Clients include, Apple, British Gas, English Heritage, Network Rail, Tommy Hilfiger, British Waterways and Unilever, as well as several major automobile manufacturers and over 100 local authorities.
We are now appointing associates in Wales, Scotland and Ireland and starting our first overseas franchise (Dubai) in April.
Our target market is huge with over 200 competitors. This means that by being faster and better we have the potential to double in size over the next 3-5 years.
But everything we do uses Broadband. Our phones are VOIP (internet calls) and we record telephone calls over the web. Our 200,000 plus mystery shoppers will by the end of this year carry out all interactions with us via the web. Our 70+ video mystery shoppers upload digital video files which we in turn edit then upload for customers to view using web streaming. Our clients increasingly have all their reports web-based including audio and video streaming.

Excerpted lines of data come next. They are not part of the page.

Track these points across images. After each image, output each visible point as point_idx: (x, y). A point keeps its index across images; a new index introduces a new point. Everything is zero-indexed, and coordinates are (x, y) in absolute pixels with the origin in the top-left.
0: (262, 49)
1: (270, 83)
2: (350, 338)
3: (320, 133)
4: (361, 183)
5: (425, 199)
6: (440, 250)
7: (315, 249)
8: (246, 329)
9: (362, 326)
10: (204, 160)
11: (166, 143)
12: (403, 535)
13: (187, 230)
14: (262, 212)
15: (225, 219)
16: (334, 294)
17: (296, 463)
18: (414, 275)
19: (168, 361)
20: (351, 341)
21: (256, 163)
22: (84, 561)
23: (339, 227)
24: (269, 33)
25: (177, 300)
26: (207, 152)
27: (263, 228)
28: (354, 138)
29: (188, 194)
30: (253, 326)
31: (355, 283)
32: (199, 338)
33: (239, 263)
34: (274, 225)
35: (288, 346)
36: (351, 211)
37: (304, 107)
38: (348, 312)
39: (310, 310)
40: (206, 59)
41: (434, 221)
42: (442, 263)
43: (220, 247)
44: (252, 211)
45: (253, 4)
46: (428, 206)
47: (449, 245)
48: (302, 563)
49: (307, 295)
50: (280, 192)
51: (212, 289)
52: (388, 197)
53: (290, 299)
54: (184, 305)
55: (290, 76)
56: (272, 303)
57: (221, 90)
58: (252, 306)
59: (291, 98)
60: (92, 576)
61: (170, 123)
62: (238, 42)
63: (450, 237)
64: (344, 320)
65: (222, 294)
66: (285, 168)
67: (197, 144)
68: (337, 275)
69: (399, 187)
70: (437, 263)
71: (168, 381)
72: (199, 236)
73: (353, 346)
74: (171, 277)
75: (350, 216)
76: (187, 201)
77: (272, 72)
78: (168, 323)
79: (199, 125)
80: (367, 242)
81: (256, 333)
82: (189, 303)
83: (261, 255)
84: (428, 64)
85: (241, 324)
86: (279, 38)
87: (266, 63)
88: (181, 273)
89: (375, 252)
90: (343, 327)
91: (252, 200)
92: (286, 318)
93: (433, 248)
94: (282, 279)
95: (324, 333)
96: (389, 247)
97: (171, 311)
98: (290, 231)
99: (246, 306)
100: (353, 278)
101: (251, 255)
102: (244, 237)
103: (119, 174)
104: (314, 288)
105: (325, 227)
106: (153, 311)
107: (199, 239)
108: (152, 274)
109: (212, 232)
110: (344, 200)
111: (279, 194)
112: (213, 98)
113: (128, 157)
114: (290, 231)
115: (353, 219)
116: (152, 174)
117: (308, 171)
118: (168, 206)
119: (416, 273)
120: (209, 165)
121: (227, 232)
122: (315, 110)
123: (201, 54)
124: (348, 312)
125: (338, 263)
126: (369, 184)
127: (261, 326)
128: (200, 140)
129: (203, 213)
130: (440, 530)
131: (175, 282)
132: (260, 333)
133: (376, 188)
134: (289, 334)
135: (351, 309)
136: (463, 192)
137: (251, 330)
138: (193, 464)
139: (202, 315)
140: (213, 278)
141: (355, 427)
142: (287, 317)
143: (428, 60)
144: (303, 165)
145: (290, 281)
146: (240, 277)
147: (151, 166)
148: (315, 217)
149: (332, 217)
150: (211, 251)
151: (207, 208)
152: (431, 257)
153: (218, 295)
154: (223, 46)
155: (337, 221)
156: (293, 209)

We regularly have to add more broadband lines because we don’t have sufficient capacity – and we need nearly as much upload capacity as download. We were very disappointed to find Holsworthy missing from the list of Market Towns due to get super-fast broadband.
Our Clients can directly compare our reporting and streaming speeds with our competitors. If we fall significantly behind we will not be able to win the big-account new business we are targeting.
Fast broadband helps us employ homeworkers which not only saves travel cost and pollution but brings work to people who couldn’t otherwise afford to earn a reasonable wage. It enables us to operate emergency plans which keep us going in the event of severe snow like we had before Christmas.
But above all Broadband is the railway of the future. Railways were strategic – they enabled the industrial revolution to happen. They opened up rural areas and enabled them to trade with the big cities. They helped make Britain the leading industrial country of the world.
Broadband is the modern equivalent. And it is so much cheaper to provide Broadband than to build railways!